• **ACTIVITY**:
Pull out of the data below the stretch of lines bounded by the one containing "935 98 0.95" and the one containing "281 138 5.38", both bounds included, unchanged.

• **DATA**:

::::

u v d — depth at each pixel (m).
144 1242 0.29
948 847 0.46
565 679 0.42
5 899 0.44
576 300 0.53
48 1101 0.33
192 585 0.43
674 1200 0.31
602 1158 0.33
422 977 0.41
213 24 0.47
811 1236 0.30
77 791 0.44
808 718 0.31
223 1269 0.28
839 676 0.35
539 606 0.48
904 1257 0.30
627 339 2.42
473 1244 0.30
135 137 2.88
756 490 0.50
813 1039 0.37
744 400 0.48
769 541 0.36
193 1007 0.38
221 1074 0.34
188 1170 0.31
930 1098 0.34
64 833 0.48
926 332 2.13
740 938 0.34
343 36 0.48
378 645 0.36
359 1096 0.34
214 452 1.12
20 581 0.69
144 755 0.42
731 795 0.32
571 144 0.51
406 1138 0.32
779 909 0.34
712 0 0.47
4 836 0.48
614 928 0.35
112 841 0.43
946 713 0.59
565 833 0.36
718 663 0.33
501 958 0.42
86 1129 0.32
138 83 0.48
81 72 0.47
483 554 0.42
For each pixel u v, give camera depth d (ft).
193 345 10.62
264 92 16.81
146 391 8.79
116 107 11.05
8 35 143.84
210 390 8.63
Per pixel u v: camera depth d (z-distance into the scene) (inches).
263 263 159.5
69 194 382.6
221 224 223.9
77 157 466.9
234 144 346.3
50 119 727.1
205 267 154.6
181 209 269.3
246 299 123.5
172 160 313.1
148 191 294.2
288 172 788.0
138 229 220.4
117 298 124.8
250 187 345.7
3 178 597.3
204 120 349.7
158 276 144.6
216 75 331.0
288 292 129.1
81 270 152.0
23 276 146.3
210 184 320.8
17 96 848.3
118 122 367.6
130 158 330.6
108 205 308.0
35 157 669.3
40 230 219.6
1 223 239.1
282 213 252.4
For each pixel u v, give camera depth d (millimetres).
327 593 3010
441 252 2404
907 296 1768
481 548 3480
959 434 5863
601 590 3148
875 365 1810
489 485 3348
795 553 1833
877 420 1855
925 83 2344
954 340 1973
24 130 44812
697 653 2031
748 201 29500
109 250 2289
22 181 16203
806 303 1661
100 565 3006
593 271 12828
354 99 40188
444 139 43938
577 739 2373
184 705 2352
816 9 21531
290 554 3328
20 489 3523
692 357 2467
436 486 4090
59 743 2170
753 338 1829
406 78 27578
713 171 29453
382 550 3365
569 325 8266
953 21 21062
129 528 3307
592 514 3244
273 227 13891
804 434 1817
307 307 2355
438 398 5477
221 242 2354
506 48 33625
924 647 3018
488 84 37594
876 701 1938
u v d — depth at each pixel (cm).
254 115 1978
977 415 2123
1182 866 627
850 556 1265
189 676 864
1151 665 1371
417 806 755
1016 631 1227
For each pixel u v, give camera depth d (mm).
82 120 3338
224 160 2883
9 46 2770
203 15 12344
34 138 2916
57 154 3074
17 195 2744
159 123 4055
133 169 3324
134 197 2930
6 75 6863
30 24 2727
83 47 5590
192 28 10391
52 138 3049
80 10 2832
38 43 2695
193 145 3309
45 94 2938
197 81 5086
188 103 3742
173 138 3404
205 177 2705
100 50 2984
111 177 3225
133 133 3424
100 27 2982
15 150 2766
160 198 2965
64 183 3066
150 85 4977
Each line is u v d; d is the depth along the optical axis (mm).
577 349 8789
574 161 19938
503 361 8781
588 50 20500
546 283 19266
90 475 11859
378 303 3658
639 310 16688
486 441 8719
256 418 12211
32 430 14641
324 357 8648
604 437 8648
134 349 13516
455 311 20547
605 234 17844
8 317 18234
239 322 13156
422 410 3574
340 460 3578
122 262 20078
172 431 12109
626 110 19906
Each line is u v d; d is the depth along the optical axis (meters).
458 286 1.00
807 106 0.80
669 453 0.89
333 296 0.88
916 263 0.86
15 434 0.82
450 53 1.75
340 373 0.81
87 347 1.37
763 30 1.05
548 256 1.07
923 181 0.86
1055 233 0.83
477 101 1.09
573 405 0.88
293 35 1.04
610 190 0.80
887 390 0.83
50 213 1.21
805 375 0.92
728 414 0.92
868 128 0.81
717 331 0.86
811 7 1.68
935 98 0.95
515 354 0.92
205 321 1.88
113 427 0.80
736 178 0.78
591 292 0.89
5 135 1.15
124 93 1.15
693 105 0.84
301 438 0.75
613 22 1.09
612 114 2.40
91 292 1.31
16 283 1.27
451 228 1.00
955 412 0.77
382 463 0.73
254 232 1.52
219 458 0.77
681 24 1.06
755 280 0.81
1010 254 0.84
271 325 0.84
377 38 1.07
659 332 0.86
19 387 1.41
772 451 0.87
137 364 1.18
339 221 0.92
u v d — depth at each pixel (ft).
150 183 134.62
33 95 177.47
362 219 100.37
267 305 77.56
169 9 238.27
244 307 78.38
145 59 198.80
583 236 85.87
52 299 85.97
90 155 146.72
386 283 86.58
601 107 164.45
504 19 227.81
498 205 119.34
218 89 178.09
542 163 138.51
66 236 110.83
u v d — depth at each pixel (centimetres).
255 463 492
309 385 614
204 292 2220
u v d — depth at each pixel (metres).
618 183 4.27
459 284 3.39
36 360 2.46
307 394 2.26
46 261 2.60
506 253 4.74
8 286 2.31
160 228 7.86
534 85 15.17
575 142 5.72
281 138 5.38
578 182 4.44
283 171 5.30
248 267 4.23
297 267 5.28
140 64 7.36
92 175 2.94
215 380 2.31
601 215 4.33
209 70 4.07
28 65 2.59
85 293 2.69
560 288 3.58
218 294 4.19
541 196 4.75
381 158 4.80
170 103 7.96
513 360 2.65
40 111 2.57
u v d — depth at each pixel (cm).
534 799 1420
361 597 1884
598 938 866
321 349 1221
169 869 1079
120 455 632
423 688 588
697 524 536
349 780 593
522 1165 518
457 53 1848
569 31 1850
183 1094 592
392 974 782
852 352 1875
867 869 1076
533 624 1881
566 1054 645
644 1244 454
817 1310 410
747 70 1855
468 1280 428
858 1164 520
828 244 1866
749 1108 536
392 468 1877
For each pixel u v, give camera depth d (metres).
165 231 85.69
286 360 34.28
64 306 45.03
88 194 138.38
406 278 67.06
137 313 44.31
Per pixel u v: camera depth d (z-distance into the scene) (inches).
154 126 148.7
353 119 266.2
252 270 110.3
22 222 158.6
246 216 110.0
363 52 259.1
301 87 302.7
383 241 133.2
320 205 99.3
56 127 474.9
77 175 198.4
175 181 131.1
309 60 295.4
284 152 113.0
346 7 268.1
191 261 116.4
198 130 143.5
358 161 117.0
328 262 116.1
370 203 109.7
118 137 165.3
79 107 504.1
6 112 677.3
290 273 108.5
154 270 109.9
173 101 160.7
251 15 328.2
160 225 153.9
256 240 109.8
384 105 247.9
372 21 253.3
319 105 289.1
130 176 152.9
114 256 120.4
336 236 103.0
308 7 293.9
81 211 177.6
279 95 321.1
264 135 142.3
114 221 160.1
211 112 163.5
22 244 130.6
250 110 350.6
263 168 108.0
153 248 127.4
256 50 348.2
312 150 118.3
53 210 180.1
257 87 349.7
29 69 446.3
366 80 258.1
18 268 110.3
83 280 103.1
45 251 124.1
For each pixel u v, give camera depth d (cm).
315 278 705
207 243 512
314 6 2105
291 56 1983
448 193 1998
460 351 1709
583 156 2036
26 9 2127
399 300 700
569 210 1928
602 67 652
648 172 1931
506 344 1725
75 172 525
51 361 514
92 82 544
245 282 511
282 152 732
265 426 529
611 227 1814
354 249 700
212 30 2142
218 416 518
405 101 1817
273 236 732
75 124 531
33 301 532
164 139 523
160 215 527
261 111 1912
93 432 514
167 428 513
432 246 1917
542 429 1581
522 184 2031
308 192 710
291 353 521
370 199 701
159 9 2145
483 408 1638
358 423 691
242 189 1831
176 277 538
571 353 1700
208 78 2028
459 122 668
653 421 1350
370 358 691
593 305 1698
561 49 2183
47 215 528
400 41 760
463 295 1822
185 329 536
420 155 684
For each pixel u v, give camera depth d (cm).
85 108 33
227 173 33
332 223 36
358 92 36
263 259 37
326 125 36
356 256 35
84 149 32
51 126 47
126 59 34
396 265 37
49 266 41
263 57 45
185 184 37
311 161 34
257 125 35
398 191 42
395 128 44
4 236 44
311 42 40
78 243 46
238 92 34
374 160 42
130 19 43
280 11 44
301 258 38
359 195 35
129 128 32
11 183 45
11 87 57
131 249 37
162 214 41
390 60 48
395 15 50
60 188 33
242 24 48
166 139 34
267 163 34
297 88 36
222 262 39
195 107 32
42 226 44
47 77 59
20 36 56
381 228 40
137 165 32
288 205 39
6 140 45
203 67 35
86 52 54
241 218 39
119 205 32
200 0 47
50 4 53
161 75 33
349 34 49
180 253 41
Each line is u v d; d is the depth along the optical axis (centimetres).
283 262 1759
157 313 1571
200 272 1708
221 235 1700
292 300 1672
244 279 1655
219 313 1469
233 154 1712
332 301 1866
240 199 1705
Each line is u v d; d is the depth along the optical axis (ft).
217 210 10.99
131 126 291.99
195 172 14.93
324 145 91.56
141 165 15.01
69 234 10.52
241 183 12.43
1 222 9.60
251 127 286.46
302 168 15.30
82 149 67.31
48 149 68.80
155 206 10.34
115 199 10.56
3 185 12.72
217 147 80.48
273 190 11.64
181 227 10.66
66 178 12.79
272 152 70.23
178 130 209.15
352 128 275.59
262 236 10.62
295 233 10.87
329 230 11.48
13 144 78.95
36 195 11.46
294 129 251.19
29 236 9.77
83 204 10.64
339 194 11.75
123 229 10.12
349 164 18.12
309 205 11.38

::::

• **SOLUTION TO THE PROBLEM**:
935 98 0.95
515 354 0.92
205 321 1.88
113 427 0.80
736 178 0.78
591 292 0.89
5 135 1.15
124 93 1.15
693 105 0.84
301 438 0.75
613 22 1.09
612 114 2.40
91 292 1.31
16 283 1.27
451 228 1.00
955 412 0.77
382 463 0.73
254 232 1.52
219 458 0.77
681 24 1.06
755 280 0.81
1010 254 0.84
271 325 0.84
377 38 1.07
659 332 0.86
19 387 1.41
772 451 0.87
137 364 1.18
339 221 0.92
u v d — depth at each pixel (ft).
150 183 134.62
33 95 177.47
362 219 100.37
267 305 77.56
169 9 238.27
244 307 78.38
145 59 198.80
583 236 85.87
52 299 85.97
90 155 146.72
386 283 86.58
601 107 164.45
504 19 227.81
498 205 119.34
218 89 178.09
542 163 138.51
66 236 110.83
u v d — depth at each pixel (centimetres).
255 463 492
309 385 614
204 292 2220
u v d — depth at each pixel (metres).
618 183 4.27
459 284 3.39
36 360 2.46
307 394 2.26
46 261 2.60
506 253 4.74
8 286 2.31
160 228 7.86
534 85 15.17
575 142 5.72
281 138 5.38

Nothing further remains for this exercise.